_THE PROBLEM_:
Give every line of text in all the rows below as a Markdown table with two columns, No. and Text: number each line in No. and put the line itself in Text. Leave out blank lines.

_GIVEN DATA_:
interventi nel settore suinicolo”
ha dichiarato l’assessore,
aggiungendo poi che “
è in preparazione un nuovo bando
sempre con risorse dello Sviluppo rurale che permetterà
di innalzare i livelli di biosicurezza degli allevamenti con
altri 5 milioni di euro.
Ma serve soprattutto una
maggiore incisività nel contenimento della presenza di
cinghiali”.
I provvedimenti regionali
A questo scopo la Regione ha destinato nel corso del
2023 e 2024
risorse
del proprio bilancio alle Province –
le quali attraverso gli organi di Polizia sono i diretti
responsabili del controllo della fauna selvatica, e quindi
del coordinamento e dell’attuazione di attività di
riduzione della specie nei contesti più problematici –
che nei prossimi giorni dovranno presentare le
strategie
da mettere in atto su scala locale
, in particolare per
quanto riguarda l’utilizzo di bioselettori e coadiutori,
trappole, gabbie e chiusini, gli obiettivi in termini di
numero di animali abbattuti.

_ANSWER TO THIS EXERCISE_:
| No. | Text |
|---|---|
| 1 | interventi nel settore suinicolo” |
| 2 | ha dichiarato l’assessore, |
| 3 | aggiungendo poi che “ |
| 4 | è in preparazione un nuovo bando |
| 5 | sempre con risorse dello Sviluppo rurale che permetterà |
| 6 | di innalzare i livelli di biosicurezza degli allevamenti con |
| 7 | altri 5 milioni di euro. |
| 8 | Ma serve soprattutto una |
| 9 | maggiore incisività nel contenimento della presenza di |
| 10 | cinghiali”. |
| 11 | I provvedimenti regionali |
| 12 | A questo scopo la Regione ha destinato nel corso del |
| 13 | 2023 e 2024 |
| 14 | risorse |
| 15 | del proprio bilancio alle Province – |
| 16 | le quali attraverso gli organi di Polizia sono i diretti |
| 17 | responsabili del controllo della fauna selvatica, e quindi |
| 18 | del coordinamento e dell’attuazione di attività di |
| 19 | riduzione della specie nei contesti più problematici – |
| 20 | che nei prossimi giorni dovranno presentare le |
| 21 | strategie |
| 22 | da mettere in atto su scala locale |
| 23 | , in particolare per |
| 24 | quanto riguarda l’utilizzo di bioselettori e coadiutori, |
| 25 | trappole, gabbie e chiusini, gli obiettivi in termini di |
| 26 | numero di animali abbattuti. |